EHF Court of Handball decisions
The Court of Handball has released three decisions in connection with the fifth round match of the 2018/19 VELUX EHF Champions League Group Phase between PGE Vive Kielce (POL) and HC Vardar (MKD).
Direct Disqualification of Vuko Borozan, HC Vardar (MKD)
Vuko Borozan received a direct red card in the 13:05 minute of the match for having hit an opponent in the face with his forearm while in a defensive position.
The Court of Handball found the player’s behaviour aggressive, reckless and unrelated to any acceptable and usual defensive action and as such, it endangered the opponent’s physical integrity.
In accordance with the EHF List of Penalties, the player is suspended for one match and is therefore not entitled to participate in the 2018/19 VELUX EHF Champions League match: HC Vardar (MKD) vs. HC Meshkov Brest (BLR) taking place on 3 November 2018.
Any appeal against this decision shall not have any suspensive effect.
Direct Disqualification of Alex Dujshebaev, PGE Vive Kielce (POL)
Alex Dujshebaev was directly disqualified in the 34:40 minute of the match for having pushed an opponent following a foul.

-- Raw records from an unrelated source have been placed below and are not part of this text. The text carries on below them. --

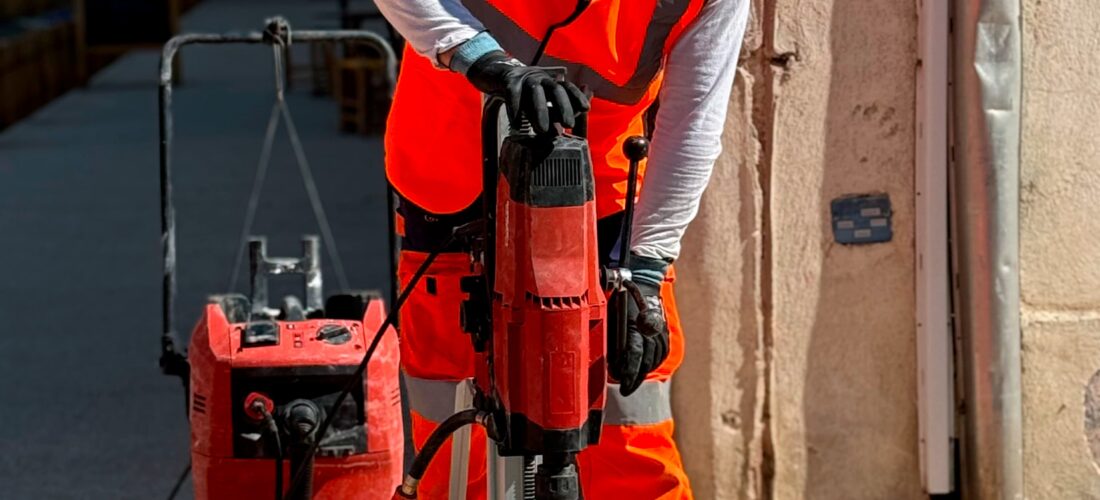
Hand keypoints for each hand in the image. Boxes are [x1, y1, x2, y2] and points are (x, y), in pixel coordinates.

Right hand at [465, 51, 588, 134]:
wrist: (495, 75)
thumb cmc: (522, 94)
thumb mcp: (539, 102)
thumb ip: (552, 112)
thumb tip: (563, 129)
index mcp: (550, 81)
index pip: (567, 87)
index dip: (577, 97)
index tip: (586, 109)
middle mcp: (540, 77)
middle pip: (555, 89)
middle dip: (563, 106)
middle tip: (568, 125)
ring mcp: (524, 77)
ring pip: (536, 92)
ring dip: (541, 111)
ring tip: (543, 130)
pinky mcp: (508, 81)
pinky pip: (513, 94)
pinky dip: (515, 109)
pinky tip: (517, 125)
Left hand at [608, 279, 669, 395]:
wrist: (644, 285)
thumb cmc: (623, 300)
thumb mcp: (613, 317)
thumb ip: (615, 339)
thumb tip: (612, 361)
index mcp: (636, 328)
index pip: (634, 357)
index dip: (629, 375)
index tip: (623, 386)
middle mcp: (650, 332)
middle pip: (645, 363)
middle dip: (635, 378)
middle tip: (626, 388)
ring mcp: (660, 333)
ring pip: (654, 360)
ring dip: (643, 371)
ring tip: (633, 380)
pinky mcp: (665, 334)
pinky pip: (661, 354)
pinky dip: (653, 362)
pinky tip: (645, 368)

The Court of Handball panel did not find the gesture to be particularly aggressive nor reckless, it did not present any risk for the opponent’s physical integrity and thus decided that the sole disqualification of the player from the match is adequate to the specific circumstances of the case and thus that no further sanction beyond the direct disqualification shall therefore be imposed.
Unsportsmanlike Behaviour of Timur Dibirov, HC Vardar (MKD)
Timur Dibirov made an offensive gesture to spectators while leaving the playing court after the match.
The Court of Handball found such attitude contrary to the principle of fair play and sportsmanship to be displayed at any time.
These principles are exposed in Article 2, Introduction of the VELUX EHF Champions League Regulations and the EHF Code of Conduct in particular.
The player was fined €3,000 for his conduct, with €1,000 is deferred for a probationary period of two years.
All three decisions may be appealed to the Court of Appeal within seven days.